On Friday, October 28, 2005, the Centers for Medicare and Medicaid Services (CMS) released its final rule that requires skilled nursing facilities (SNFs) and nursing facilities (NFs) to post daily staffing information, including the total hours worked each day by nursing staff who are directly responsible for resident care. As a consumer you can easily access this information by simply asking the Director of Nurses of the Administrator where the information is posted within the facility.
- REPUTATION MATTERS. In many smaller communities like Lakeland, Winter Haven where we have offices, or even in Orlando where we handle too many bedsore cases, the community knows which facilities to avoid and which ones to trust. Instead of listening to the Social Services Director at the Hospital about which facility they recommend, ask the hospital nurses and CNAs. Remember they see the condition of residents who are admitted from these same nursing home facilities. They know which homes have the larger share of dehydrated and malnourished residents admitted for treatment. They know which patients left healthy and without bedsores but far too often return with bedsores. Next time do not read the google reviews, instead ask those folks in the best position to know, the hospital staff that will be entrusted to treat your loved one if the home neglects them.
- DO THEY EMPLOY THE PHANTOM NURSE? I represented a lovely family from Winter Haven, Florida. During the course of her parent’s stay at a facility they developed a routine issue that normally is resolved with over the counter medication. Rarely, but sometimes it may need an overnight stay at the hospital. As any concerned child would, she tried to keep informed on what was done treatment wise and the response to treatment. It didn’t matter when the family came in and who they spoke with the answer was always the same. “I don’t know I will have to ask the nurse from the last shift”. The family finally approached the Administrator and asked to meet the phantom nurse so they could get a real update on their parent’s care. Unfortunately for the family, by the time they sought answers the next morning their loved one needed emergency surgery. When choosing a nursing home, when you ask questions about your loved one’s care do you get answers or are you referred to the Phantom Nurse. A good nursing home is accountable to its residents and family. A bad nursing home employs phantom nurses.

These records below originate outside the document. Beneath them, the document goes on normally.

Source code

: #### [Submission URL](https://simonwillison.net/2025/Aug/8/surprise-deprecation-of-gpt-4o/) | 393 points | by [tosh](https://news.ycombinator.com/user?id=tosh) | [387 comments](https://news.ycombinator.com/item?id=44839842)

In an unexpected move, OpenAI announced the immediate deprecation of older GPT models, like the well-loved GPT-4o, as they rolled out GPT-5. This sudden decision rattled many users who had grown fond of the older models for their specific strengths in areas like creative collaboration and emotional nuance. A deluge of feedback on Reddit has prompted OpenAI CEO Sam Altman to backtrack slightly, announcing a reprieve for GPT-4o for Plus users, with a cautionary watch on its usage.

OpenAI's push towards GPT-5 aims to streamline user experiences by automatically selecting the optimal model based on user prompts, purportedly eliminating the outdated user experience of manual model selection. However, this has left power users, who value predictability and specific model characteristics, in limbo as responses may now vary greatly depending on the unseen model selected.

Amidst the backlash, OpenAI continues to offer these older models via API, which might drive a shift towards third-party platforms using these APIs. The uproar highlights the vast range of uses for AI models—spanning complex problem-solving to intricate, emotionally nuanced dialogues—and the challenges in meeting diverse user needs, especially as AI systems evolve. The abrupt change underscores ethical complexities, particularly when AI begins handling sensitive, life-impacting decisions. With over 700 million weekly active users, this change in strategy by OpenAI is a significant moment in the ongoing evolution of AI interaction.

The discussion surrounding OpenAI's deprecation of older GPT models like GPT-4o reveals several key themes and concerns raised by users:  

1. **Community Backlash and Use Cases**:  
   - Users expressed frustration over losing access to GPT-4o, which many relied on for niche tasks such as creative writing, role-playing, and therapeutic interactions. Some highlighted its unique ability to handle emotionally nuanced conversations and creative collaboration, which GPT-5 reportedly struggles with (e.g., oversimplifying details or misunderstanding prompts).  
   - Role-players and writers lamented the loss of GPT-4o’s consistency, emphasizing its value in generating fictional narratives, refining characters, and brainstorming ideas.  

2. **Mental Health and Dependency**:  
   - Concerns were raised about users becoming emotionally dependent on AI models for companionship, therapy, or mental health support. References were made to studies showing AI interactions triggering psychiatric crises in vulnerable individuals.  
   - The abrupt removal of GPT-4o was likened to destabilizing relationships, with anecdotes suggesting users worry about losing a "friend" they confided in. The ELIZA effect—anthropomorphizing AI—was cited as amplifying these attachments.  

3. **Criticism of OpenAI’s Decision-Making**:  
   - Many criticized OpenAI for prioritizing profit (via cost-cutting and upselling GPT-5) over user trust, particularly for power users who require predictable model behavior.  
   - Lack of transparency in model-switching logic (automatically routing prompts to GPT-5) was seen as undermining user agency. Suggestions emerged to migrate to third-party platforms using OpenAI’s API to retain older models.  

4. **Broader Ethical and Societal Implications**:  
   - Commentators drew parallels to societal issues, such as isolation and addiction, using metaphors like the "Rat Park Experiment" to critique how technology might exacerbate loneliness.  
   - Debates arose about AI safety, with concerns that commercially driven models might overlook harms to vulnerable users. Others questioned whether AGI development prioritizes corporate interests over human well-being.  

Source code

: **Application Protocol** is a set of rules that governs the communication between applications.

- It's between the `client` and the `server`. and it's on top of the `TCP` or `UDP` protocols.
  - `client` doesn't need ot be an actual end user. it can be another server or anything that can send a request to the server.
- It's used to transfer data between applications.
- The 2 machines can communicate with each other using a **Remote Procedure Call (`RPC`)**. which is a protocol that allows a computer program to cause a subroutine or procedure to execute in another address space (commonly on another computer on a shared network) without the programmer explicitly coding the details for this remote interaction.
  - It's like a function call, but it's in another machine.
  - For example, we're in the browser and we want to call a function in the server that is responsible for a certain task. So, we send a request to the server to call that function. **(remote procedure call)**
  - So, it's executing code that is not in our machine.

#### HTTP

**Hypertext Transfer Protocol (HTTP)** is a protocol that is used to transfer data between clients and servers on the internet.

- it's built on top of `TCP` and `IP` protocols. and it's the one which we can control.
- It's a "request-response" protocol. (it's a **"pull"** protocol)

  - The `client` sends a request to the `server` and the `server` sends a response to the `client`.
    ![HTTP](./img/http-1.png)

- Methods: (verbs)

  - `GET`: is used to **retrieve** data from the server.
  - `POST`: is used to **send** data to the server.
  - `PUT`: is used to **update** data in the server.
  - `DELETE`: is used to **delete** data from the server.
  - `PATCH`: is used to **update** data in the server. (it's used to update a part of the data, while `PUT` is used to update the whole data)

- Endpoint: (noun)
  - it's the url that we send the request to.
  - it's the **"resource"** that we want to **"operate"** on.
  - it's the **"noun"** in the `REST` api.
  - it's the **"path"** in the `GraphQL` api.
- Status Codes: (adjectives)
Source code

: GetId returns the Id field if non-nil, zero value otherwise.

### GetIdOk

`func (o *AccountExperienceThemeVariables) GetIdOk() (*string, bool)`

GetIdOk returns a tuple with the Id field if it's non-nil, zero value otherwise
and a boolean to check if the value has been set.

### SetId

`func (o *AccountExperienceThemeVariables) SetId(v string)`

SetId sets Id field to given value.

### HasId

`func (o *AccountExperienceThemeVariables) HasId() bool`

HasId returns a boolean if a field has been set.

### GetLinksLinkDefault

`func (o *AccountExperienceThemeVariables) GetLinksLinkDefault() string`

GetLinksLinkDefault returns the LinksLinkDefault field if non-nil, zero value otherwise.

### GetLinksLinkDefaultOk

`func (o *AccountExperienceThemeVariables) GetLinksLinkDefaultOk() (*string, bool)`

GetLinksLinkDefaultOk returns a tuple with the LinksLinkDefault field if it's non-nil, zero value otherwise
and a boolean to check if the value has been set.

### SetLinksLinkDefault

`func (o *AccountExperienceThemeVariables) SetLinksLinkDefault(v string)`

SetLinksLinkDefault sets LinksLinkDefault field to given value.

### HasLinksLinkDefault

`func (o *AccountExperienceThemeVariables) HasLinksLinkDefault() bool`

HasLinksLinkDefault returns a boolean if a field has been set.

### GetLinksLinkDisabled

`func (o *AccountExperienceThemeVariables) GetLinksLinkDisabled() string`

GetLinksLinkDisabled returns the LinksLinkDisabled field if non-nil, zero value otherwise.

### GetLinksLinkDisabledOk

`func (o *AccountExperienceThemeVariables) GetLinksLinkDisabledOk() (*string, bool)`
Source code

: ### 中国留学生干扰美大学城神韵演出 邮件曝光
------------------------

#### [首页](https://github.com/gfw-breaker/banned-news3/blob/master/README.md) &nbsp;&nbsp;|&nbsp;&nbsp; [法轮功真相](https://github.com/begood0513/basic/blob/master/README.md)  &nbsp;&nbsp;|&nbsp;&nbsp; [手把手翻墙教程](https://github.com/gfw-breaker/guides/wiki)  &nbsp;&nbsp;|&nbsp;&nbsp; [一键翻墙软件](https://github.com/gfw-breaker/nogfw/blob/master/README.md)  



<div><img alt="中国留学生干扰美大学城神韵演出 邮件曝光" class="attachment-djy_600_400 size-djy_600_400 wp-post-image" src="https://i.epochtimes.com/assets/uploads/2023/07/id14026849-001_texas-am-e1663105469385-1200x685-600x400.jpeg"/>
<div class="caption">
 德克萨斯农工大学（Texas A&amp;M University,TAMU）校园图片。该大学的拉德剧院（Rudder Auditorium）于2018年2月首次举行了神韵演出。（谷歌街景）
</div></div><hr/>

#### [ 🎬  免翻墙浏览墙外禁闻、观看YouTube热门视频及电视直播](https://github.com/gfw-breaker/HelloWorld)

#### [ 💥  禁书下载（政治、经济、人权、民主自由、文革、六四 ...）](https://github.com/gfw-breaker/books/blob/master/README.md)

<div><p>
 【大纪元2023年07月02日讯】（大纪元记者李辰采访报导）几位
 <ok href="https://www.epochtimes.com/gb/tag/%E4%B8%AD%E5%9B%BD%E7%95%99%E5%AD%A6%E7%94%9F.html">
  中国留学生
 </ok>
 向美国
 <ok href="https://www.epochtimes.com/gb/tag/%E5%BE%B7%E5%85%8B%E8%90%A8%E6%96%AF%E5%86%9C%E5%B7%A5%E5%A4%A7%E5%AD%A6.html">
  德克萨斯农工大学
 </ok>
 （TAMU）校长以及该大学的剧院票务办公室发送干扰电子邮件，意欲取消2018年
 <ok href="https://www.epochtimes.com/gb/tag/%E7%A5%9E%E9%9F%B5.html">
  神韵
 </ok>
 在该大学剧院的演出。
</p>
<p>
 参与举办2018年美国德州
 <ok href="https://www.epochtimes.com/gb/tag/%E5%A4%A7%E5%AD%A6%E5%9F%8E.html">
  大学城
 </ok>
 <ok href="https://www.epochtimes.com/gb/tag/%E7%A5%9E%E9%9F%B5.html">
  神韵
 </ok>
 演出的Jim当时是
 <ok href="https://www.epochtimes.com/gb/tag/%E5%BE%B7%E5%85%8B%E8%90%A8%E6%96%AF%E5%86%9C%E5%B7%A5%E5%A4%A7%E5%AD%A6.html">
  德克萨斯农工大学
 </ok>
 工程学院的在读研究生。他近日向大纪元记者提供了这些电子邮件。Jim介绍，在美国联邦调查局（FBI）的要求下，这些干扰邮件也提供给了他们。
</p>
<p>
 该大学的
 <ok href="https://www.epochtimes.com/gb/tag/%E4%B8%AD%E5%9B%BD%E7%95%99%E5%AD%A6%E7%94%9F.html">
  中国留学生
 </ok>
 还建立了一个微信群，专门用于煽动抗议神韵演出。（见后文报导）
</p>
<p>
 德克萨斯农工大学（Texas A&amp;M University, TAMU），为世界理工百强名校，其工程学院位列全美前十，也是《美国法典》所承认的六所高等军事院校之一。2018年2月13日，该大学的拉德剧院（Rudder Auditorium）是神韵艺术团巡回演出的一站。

- CAN THEY DO WHAT THEY SAY THEY DO. Some residents may need specialty care or specialty supplies for treatment. Whether it’s a tracheotomy or wound care ask to meet those care givers who the facility says possess the specialized training. Far too often a facility promises it can fulfill all the necessary care needed to treat a resident with unique needs. Alternatively, they claim to have staff who possess the knowledge to treat certain medical conditions. You can trust but always verify. Before you admit your loved one ask to speak to those responsible care providers directly and quiz them on their skills and recent training.